Thursday, July 09, 2015

The Law Should Not Treat Bill Cosby Differently Because He Gave a Speech


Members of Black Leadership Group Say U.S. District Court Judge Was Wrong to Release Transcript of Deposition in a Cosby Civil Case Explicitly Because Cosby Gave a 2005 Speech in Telling Young Black Parents to do a Better Job Raising Their Children 

WASHINGTON, DC -- Members of the Project 21 black conservative leadership network are weighing in following news that documents in a civil case related to allegations that Bill Cosby molested a Temple University employee were made public by a U.S. district court judge specifically because Dr. Cosby has publicly criticized the way many black parents rear their children.

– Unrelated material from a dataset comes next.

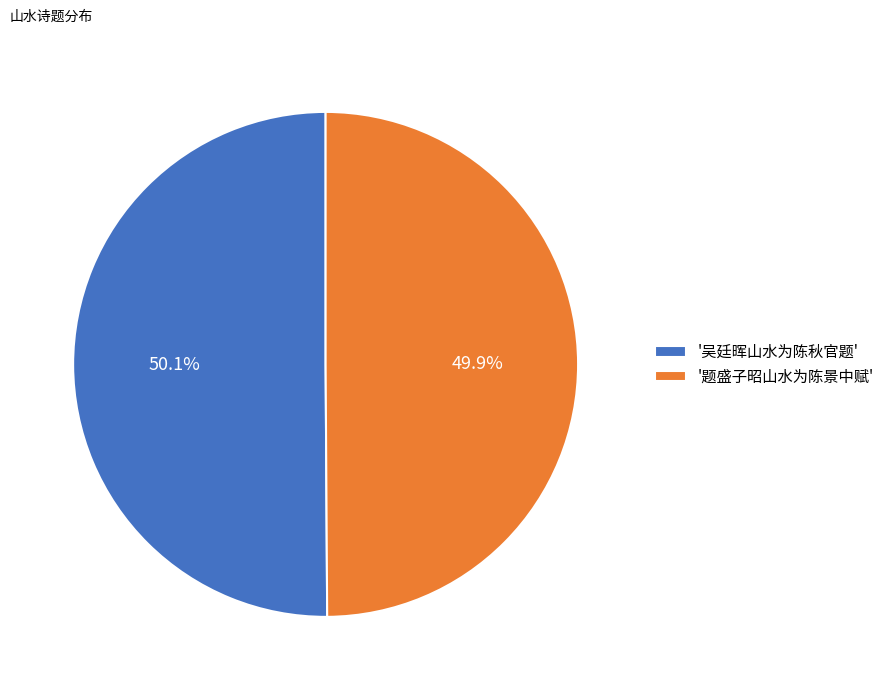

Is there a majority slice in this chart?

Yes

"I'm talking about these people who cry when their son is standing there in an orange suit. Where were you when he was two?" Cosby famously said in 2005 in what has become known as the "Pound Cake" speech. "Where were you when he was twelve? Where were you when he was eighteen, and how come you don't know he had a pistol? And where is his father, and why don't you know where he is? And why doesn't the father show up to talk to this boy?"

"50 percent drop out rate, I'm telling you, and people in jail, and women having children by five, six different men," Cosby continued in 2005. "Under what excuse, I want somebody to love me, and as soon as you have it, you forget to parent. Grandmother, mother, and great grandmother in the same room, raising children, and the child knows nothing about love or respect of any one of the three of them. All this child knows is 'gimme, gimme, gimme.' These people want to buy the friendship of a child... and the child couldn't care less. Those of us sitting out here who have gone on to some college or whatever we've done, we still fear our parents. And these people are not parenting. They're buying things for the kid. $500 sneakers, for what? They won't buy or spend $250 on Hooked on Phonics."

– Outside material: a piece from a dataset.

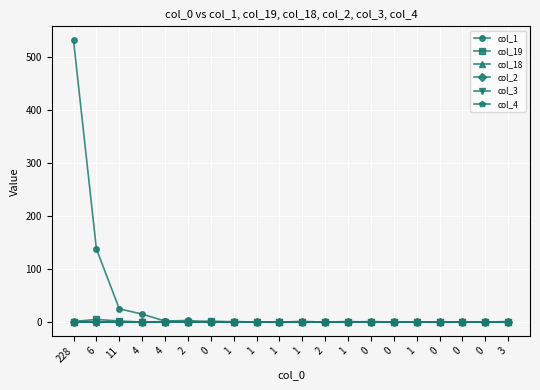

Does the chart display data point markers on the line(s)?

Yes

Project 21 members say the law should not treat Cosby differently because he gave that speech.

"Bill Cosby should be vilified and, if possible, prosecuted if he used Quaaludes and perhaps other drugs to facilitate rape," said Project 21 member Deroy Murdock, a New York-based columnist. "His decades-long reputation as a popular entertainer should not shield him from the consequences of his actions."

"But Cosby's role as a 'public moralist' with views on 'childrearing, family life, education, and crime,' as U.S. District Judge Eduardo C. Robreno described him, should have played no role in Robreno's recent decision to publicize Cosby's deposition in an alleged sexual-molestation case," Murdock added. "This transcript should have stayed sealed or been unsealed solely for legal reasons, not due to Cosby's beliefs about any issue beyond this case. Americans should be free to express themselves without fearing that their views will be used later to justify breaching confidential documents in what resembles political score settling by federal judges."
"This ruling is appalling," said Horace Cooper, an attorney, former counsel to a U.S. House of Representatives Majority Leader, and co-chairman of Project 21. "A decision to unseal documents is a weighty one and should only occur under exceptional circumstances - circumstances that have nothing to do with the popularity (or lack thereof) of one of the litigating parties."

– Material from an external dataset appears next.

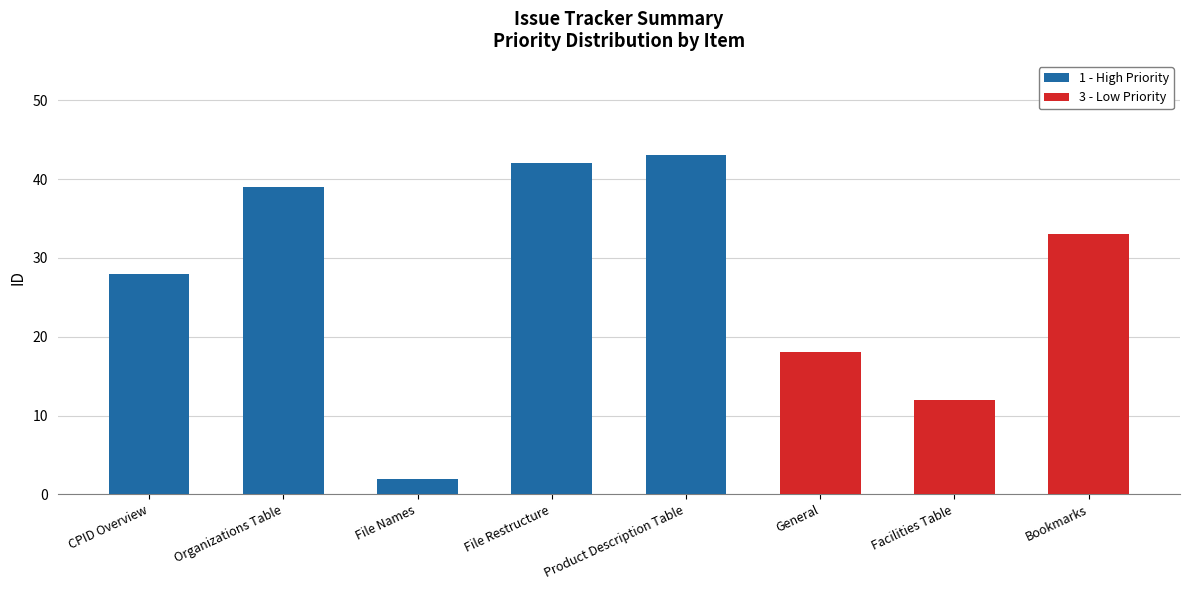

What is the total value across all series at CPID Overview?

28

"My father was born in to a very different world than the one I live in today. He was a black Roman Catholic who was born in 1925 in Sumter, SC. He also spent 20 years as a policeman. As a youth he repeatedly saw the rights and privileges of individuals blatantly and furtively ignored. One of the lessons he drummed into me and my brothers was the importance of knowing the law and the rules so than no one can take advantage of you," said the Most Rev. Council Nedd II, PhD, DHum, Bishop and Rector, St. Alban's Anglican Church, Pine Grove Mills, PA.

"What we have seen over the last year is Bill Cosby repeatedly attacked and tried in the media. Without commenting on the allegations against Dr. Cosby, or the credibility of the accusers, based on the fact that none of the accusers, seen on the variety of news and talk shows, saw fit to push for criminal charges when the events occurred, tells me that they made a personal and calculated decision to live with whatever transpired. To me it seems opportunistic to seek media headlines now."

"What the judge did in this case is as morally reprehensible as SCOTUS deciding to ignore the constitution on the gay marriage issue. The judge releasing those sealed documents is pandering to the media, akin to Justice Robert's decision in the Obamacare ruling, and Charleston County Magistrate James Gosnell, Jr.'s very odd speech at the arraignment of Dylann Roof," Bishop Nedd added.